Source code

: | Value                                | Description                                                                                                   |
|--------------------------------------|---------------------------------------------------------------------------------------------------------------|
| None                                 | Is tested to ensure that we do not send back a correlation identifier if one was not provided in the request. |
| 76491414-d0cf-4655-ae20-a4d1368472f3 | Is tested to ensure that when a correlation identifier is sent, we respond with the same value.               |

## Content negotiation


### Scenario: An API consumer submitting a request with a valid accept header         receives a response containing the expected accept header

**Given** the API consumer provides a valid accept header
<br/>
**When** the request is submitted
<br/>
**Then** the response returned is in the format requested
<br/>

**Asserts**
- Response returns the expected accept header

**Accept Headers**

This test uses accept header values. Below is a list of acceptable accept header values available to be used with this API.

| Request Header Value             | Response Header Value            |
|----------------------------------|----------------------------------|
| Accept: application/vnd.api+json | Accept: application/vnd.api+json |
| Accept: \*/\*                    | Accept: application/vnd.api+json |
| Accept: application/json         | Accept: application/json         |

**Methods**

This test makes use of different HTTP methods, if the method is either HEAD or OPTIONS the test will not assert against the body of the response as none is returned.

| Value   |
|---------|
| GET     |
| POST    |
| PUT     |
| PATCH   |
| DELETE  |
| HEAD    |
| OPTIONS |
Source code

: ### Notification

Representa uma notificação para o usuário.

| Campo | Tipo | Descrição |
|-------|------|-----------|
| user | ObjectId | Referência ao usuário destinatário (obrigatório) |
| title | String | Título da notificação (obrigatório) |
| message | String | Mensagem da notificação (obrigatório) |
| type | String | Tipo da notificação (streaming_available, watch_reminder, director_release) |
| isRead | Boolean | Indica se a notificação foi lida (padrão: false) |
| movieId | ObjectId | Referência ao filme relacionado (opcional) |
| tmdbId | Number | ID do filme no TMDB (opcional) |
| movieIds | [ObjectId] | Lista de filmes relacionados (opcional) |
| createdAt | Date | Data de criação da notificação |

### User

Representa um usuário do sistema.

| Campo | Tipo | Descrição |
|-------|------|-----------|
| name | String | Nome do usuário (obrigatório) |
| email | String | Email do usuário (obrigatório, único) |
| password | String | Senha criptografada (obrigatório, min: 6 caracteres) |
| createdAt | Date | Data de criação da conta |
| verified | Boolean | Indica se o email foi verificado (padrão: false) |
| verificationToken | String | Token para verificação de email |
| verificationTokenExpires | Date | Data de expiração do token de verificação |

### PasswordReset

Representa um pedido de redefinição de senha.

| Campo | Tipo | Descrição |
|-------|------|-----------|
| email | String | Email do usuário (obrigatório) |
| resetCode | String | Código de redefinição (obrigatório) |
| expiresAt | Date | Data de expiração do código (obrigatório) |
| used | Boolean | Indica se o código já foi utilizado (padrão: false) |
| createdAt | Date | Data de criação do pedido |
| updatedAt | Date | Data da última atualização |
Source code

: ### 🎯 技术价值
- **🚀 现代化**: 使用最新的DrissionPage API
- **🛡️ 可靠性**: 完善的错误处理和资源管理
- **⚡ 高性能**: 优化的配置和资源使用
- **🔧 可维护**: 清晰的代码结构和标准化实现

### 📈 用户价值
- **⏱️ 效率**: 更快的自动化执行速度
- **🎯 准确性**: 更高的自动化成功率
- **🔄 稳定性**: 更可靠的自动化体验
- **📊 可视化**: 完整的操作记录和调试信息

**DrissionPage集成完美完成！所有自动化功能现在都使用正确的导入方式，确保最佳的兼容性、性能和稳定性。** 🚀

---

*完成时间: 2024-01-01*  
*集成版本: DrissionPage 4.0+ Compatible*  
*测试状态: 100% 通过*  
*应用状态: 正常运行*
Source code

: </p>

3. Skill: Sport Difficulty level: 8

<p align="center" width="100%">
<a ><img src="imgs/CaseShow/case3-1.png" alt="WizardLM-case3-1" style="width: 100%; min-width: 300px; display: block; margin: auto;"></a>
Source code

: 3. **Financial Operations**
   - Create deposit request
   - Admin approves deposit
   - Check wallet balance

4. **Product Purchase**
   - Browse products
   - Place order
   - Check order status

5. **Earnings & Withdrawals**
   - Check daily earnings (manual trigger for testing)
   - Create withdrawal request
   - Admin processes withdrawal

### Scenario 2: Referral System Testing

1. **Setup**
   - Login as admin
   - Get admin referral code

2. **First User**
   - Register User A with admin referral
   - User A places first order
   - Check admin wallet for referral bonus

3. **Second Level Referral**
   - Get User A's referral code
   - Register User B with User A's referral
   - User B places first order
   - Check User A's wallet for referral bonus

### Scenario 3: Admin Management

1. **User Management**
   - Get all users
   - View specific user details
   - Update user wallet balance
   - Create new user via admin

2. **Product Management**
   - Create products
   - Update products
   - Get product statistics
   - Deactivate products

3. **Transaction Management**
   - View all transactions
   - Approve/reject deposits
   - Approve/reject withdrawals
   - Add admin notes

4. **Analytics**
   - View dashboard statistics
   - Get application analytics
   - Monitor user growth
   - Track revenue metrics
######
• **Instructions to follow**
Each line from the beginning of the listing up to the line where "### Scenario: An" appears needs to be given again exactly; please add nothing else.

• **Answer box**
Source code

: | Value                                | Description                                                                                                   |
|--------------------------------------|---------------------------------------------------------------------------------------------------------------|
| None                                 | Is tested to ensure that we do not send back a correlation identifier if one was not provided in the request. |
| 76491414-d0cf-4655-ae20-a4d1368472f3 | Is tested to ensure that when a correlation identifier is sent, we respond with the same value.               |

## Content negotiation


### Scenario: An API consumer submitting a request with a valid accept header         receives a response containing the expected accept header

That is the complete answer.